Aos seis anos todos na escolinha pobrinha já sabiam dos modos afeminados do queridinho da professora. Assentava-se à primeira carteira. Era ótimo aluno. Principalmente nas aulas de prendas domésticas, de pintura, de corte e costura, e, a que mais gostava, era a de maquiagem. Como ele ficava lindo depois do batom índigo- carmim, do blush moreno jambo, do rímel preto asa de urubu caído no balde de piche!
Inda mais quando usava salto alto. E se equilibrava jeitosamente desfilando crente depois da aula de português.
Aos quinze precisava escolher qual a profissão a ele eleita. Maquiador seria a de número um. De cabeleireiro, a segunda. Mas, o que o contrariava fundo nas profundezas insossas de sualma, era o fato de que por mulher nunca se sentia atraído. Quem o fazia suspirar de emoção, fazia-o sentir lá no fundo um ardume forte no coração, era um moreninho forte, apesar dos poucos mais de dezesseis aninhos, lindo como uma cotovia no cio.
Apesar da aparente rejeição do amiguinho, ele não arredava os pezinhos de perto de onde ele estava. Seja no recreio, seja na aula mais horrorosa que absolutamente detestava: matemática.
Aos quase vinte teve de sair da escola. Contrariado, já que o quase namorado ficaria mais um tempo. Como ele estava apaixonado pelo rapagão forçudo, corpo malhado em academia, nadador quase peixe fresco passado na frigideira dos olhos mortiços dele mesmo.
Mas, quis a vida que os dois fossem apartados por uma encruzilhada que acontece entre dois namoradinhos. O amiguinho colorido foi pela estrada principal. Joãozinho foi por um atalho pro mau caminho.

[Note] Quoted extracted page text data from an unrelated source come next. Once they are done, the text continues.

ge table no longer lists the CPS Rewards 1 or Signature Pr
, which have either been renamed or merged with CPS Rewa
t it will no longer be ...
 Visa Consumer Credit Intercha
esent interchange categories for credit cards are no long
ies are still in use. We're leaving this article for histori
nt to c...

Quando, aos quase cinquenta, cabeleireiro respeitado, feito rico, morando numa casa- mansão num bairro chiquetérrimo, eis que, num dia cinzento, bateu a porta do antes Litlle John um sujeito caindo aos pedaços.
Como ele tinha um coraçãozinho de ouro- rosa- choque- purpurina, abriu-lhe a linda porta de madeira rosa esmeralda, convidou o desconhecido a entrar, introduziu-o à sala de jantar, candelabros de cristal da Mongólia, e, debruçados por sobre a mesa coberta por uma toalha bordada em fios de ouro cinza, fez com que a visita, até então estranha, se deliciasse com a lagosta ao termidor recém tirada dos arrecifes do fundo de um mar próprio, numa prainha só de uso dele e dos amigos chegados.
Depois do lauto rega-bofe, acompanhado de um vinho ilibado, antes degustados tira-gostos cheirando a Caviar Beluga, o nosso Joãzinho, feito Litlle John Sênior, fez a visita ir ao banheiro decorado com lustres de cristal de muitos quilos de profundidade.
À porta pediu à camareira que fizesse ao recém chegado de presente um lindo traje de festa.
Depois, de banho tomado, perfumado até as axilas com um perfume de gardênia, lindamente vestido num fraque novinho, quando nosso hospedeiro deu com a visita limpa como bunda de nenê depois do banho de talco azul, duas lágrimas escorreram-lhe do canto dos olhinhos azuis (agora ele usava lente de contato).
Quando o nosso ex-Litlle John reconheceu na visita seu antigo namoradinho, teve um ataque no coraçãozinho frágil. Morreu com a mesma singeleza que nasceu.
No dia das exéquias apenas o querido amigo, além de um cãozinho querido, acompanharam a linda urna rosa–piscina-cor-de-barro-mole até um maravilhoso túmulo comprado de pouco no elegante cemitério da Recoleta. Um lindo cemitério famoso na capital da Argentina.
Um mês depois o velho namoradinho, único herdeiro do mortinho sensível, mandou gravar no mármore quente pelo sol de janeiro essa inscrição: “aqui Requiescat in Pace o querido Litlle John, meu amado querido.”